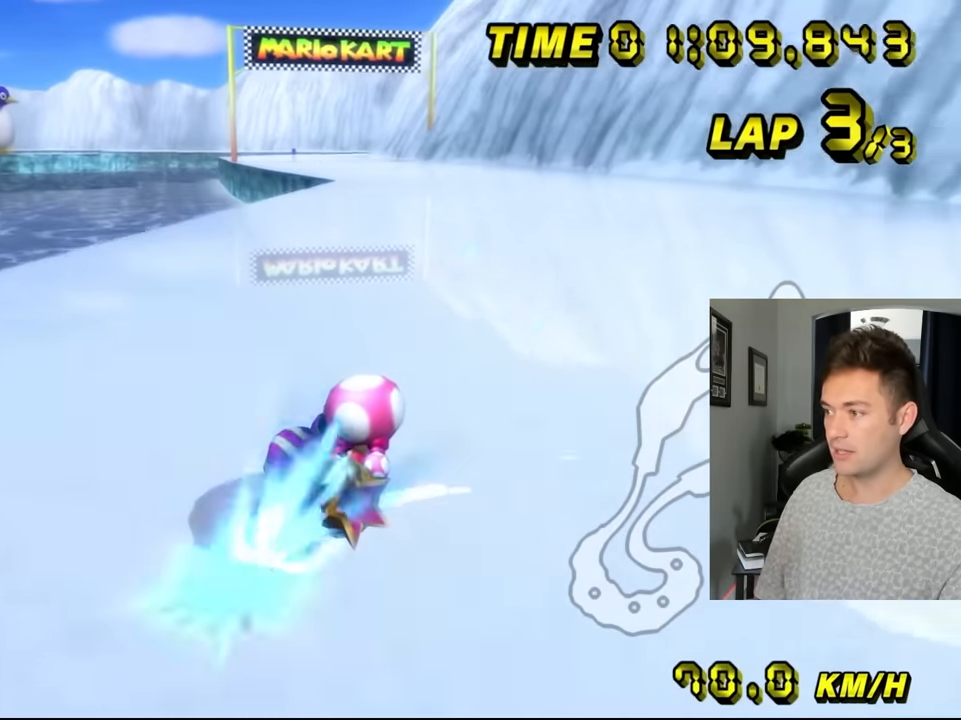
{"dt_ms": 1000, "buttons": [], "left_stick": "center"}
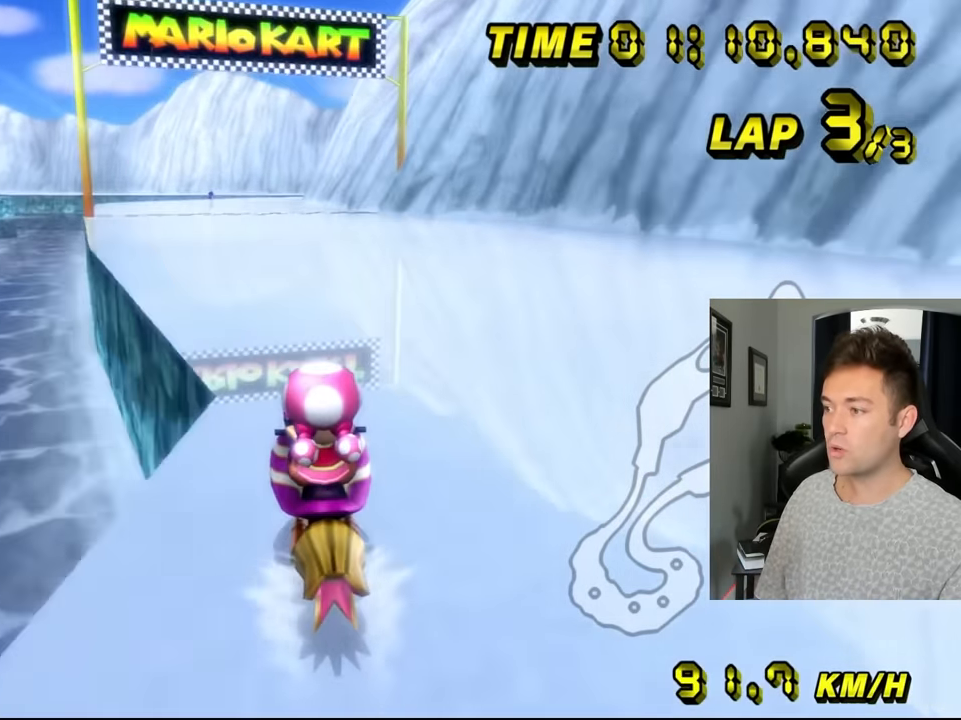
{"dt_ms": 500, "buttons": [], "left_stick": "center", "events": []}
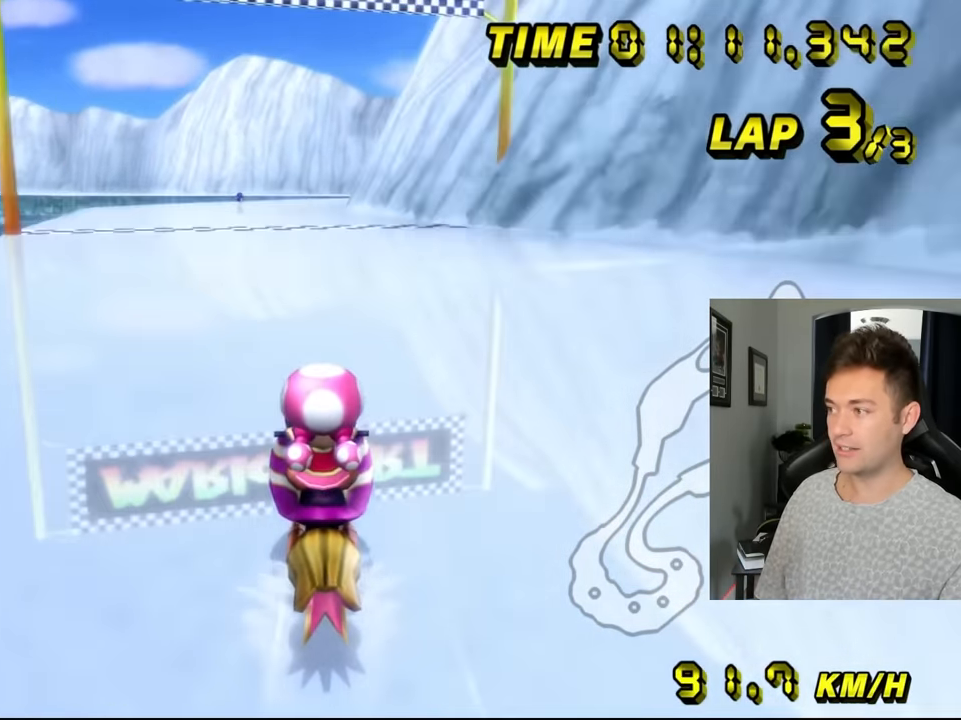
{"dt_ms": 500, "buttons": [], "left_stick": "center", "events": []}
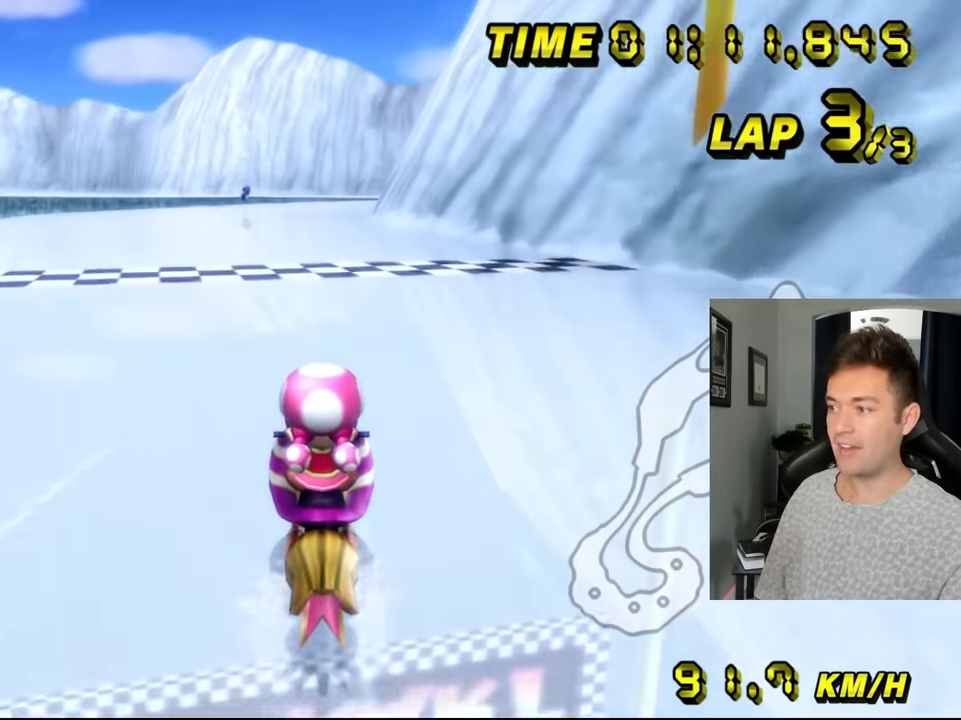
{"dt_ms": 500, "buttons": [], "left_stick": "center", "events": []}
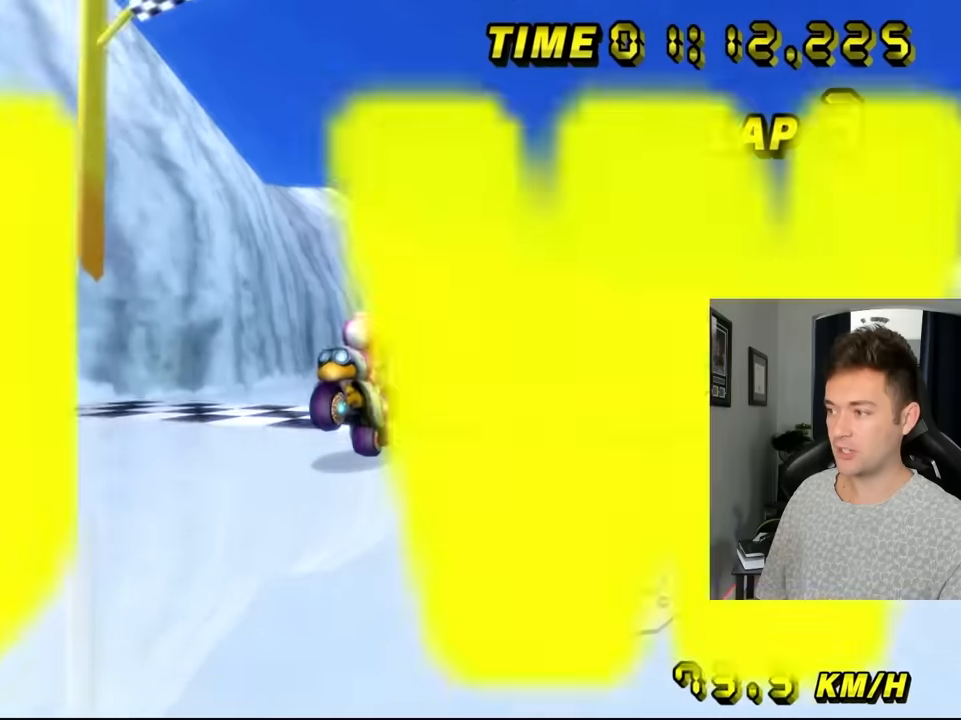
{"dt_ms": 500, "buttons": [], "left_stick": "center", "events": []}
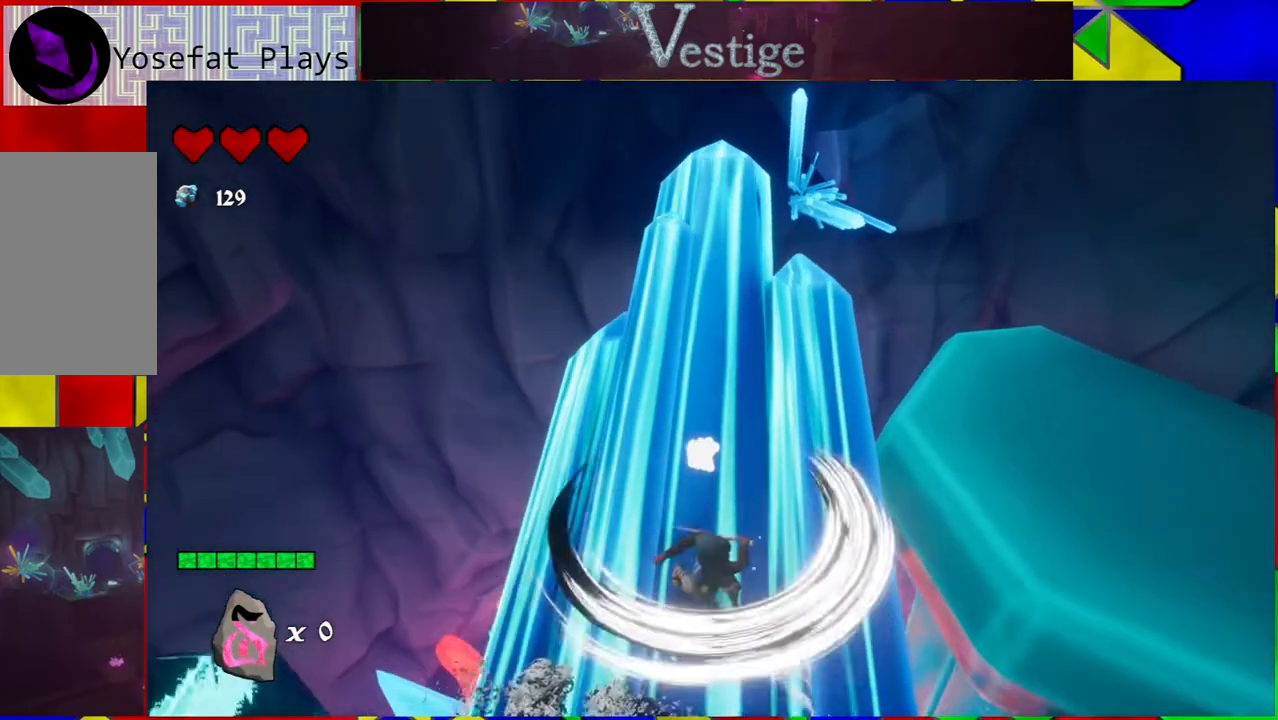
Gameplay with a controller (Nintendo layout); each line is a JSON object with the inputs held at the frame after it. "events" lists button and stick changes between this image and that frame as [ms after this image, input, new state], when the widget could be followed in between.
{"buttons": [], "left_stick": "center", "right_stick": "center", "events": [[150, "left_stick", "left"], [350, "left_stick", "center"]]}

▸ **What to produce**: Apart from the pictures, write every entry out again exactly.

▸ **Task solution**:
{"dt_ms": 1000, "buttons": [], "left_stick": "center"}
{"dt_ms": 500, "buttons": [], "left_stick": "center", "events": []}
{"dt_ms": 500, "buttons": [], "left_stick": "center", "events": []}
{"dt_ms": 500, "buttons": [], "left_stick": "center", "events": []}
{"dt_ms": 500, "buttons": [], "left_stick": "center", "events": []}
Gameplay with a controller (Nintendo layout); each line is a JSON object with the inputs held at the frame after it. "events" lists button and stick changes between this image and that frame as [ms after this image, input, new state], when the widget could be followed in between.
{"buttons": [], "left_stick": "center", "right_stick": "center", "events": [[150, "left_stick", "left"], [350, "left_stick", "center"]]}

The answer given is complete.